What’s notable is what’s missing, he added. The microservices architecture did not use containers, MongoDB or a similar big data solution, or even the cloud.
The Importance of Logging
Logging proved to be a crucial part of the microservice app. Whereas logging is straightforward and sequential in a monolithic app, in a microservices architecture the log happens in dozens of processes and modules. This creates challenges and makes the logging process more important.
“You got logs happening everywhere, dozens of places,” Murphys said.
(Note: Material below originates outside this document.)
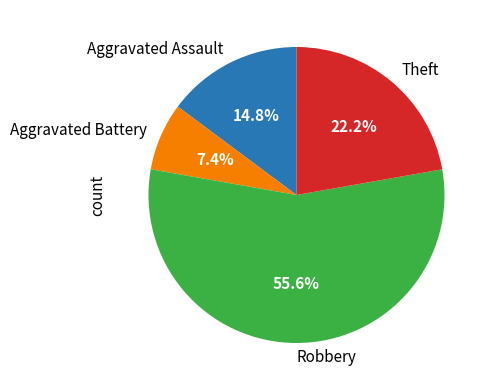

Between Theft and Aggravated Assault, which is larger?

Theft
Murphy recommended development pick a package (his example was SeriLog) and use a boilerplate template. Check for good logging-in PRs. Make it easy to log to get better logs, he explained. The system also required correlating IDs in all inbound services; it rejected all calls without that attribute, he explained. Finally, he advised building or leveraging an aggregator platform. “Logs are helpful when searchable,” his presentation noted.
He recommended using the same correlation ID for all logging in the same business transaction. To correlate IDs: Generate the correlation ID in the HEAD-IN service. GUIDs make fine IDs, he noted. Then pass these along as the header. Finally, cross-reference the log keys to link all external business identifiers — such as order number, external partner order, warehouse order number, shipment tracking number and customer ID — back to the log key.
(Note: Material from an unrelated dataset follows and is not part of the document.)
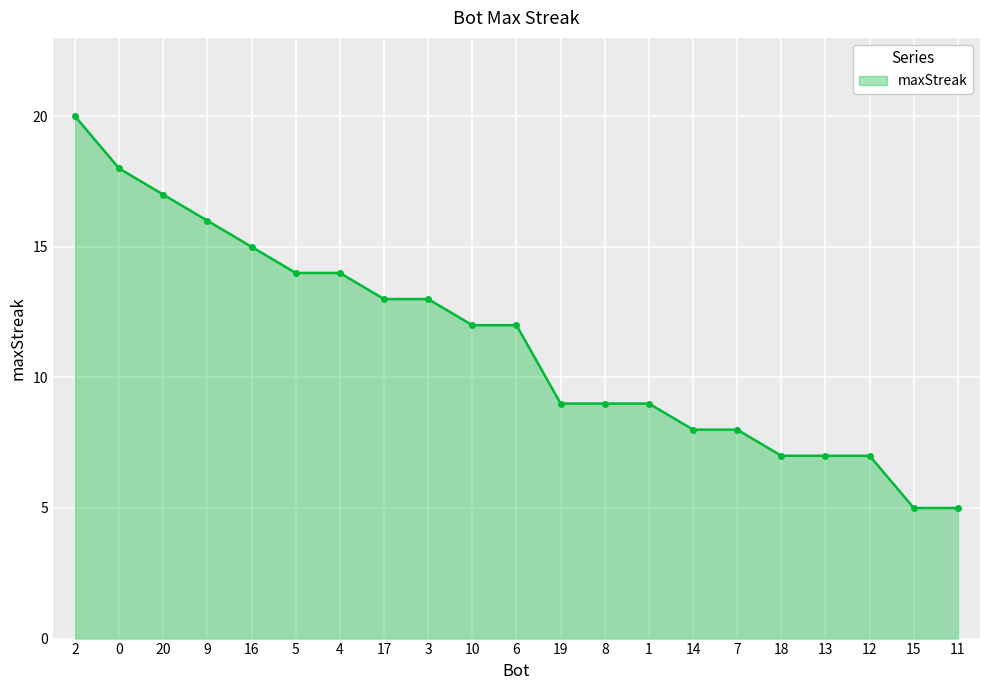

How many series are shown in this chart?

1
Service Bus to Manage Microservices
One lesson learned by the consultancy: If you build microservices so they’re dependent on one another, it can crash the system when one connection goes down. To avoid this, CGI set up the process so that API Management (APIM) sends a microservice to an Azure Service Bus, which triggers events between the microservices.
In the end, the system expected it would need to input about 100,000 fulfillment requests. What really happened was that it handled 500,000 requests, he said — thus “saving their butts.”
It was able to handle that because it relied on lightweight messages in JSON with no order details, which triggered the fulfillment request microservice. RabbitMQ was able to scale up and handle bursts of traffic. Microservices then would fetch the full order details, perform full validation, and leverage other microservices.
Murphy’s Advice: Monitor Everything
Murphy recommended monitoring everything. They ran heat checks to check connectivity. They monitored message queues and set a threshold for the number of errors that were acceptable within a certain time frame. The system triggers an alert when the system exceeded that threshold. They also monitor what was expected to happen but hadn’t happened yet.
“Logs tell you what happened but not what hasn’t happened yet,” Murphy’s slides noted. “Build monitoring around when things should have occurred but have not.”
Finally, the team used synthetic messages, injecting fake requests into the correlated business transactions and monitoring the service level agreements on timing, errors, etc.
The system does use humans to manage edge cases — which Murphy noted are guaranteed to pop up — but the DevOps culture also incorporates edge case fixes back into the sprint cycle.